__源码__.
★ ★ ★
In [None]:
# tensorflow 用于ASR的CNN模型代码解读

# 构建CNN模型
class CNNConfig():
    # 网络结构
    filter_sizes = [2, 3, 4, 5] # 卷积核尺寸
    num_filters = 64  # 卷积核维度
    hidden_dim = 256

    # 训练过程
    learning_rate = 0.01
    num_epochs = 100
    batch_size = 256
    dropout_keep_prob = 0.5
    print_per_batch = 100       # 每100次batch迭代，打印训练信息
    save_tb_per_batch = 200
    
class ASRCNN(object):
    def __init__(self, config, width, height, num_classes):  # 20,100
        self.config = config
        # 训练过程
        # 给输入语音特征分配空间
        self.input_x = tf.placeholder(tf.float32, [None, width, height], name='input_x')
        self.input_y = tf.placeholder(tf.float32, [None, num_classes], name='input_y')
        self.keep_prob = tf.placeholder(tf.float32, name='keep_prob')

        # 对输入特征维度调整 由[0,1,2] 转置 [0,2,1]
        input_x = tf.transpose(self.input_x, [0, 2, 1])
★ ★ ★
__所附清单__.
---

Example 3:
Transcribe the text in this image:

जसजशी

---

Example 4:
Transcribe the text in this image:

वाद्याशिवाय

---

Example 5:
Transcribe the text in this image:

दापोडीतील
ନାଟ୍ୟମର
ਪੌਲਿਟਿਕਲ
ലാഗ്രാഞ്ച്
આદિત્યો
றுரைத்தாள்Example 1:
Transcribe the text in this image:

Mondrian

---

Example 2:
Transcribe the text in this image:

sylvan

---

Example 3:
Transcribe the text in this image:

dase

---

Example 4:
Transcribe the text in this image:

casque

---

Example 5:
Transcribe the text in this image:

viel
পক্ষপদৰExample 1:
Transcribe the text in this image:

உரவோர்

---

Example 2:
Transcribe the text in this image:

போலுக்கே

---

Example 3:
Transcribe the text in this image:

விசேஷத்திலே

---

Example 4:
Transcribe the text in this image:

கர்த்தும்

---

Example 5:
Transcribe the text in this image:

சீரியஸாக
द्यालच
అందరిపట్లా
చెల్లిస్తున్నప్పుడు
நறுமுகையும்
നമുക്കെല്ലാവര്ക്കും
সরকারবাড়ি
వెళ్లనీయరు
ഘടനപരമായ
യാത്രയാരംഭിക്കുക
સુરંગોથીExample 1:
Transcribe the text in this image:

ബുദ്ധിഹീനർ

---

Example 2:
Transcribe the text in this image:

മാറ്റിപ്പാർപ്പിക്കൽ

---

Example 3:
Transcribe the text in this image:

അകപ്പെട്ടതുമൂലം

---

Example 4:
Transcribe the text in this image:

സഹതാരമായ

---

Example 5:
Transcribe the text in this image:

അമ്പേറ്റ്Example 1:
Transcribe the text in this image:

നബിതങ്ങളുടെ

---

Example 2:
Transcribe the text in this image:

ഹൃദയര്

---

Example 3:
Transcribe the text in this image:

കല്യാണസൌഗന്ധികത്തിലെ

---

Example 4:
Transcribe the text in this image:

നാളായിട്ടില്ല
★ ★ ★
__任务目标__.
A. 返回源码中从“self.keep_prob = tf.placeholder(tf.float32, name='keep_prob')”到“tf.transpose(self.input_x, [0, 2, 1])”的部分，一字不改。
B. 把源码里的注释“给输入语音特征分配空间”译成英文。
上述清单取自另一来源。

__任务答案__.
A.
self.keep_prob = tf.placeholder(tf.float32, name='keep_prob')

        # 对输入特征维度调整 由[0,1,2] 转置 [0,2,1]
        input_x = tf.transpose(self.input_x, [0, 2, 1])

B. Allocate space for the input speech features.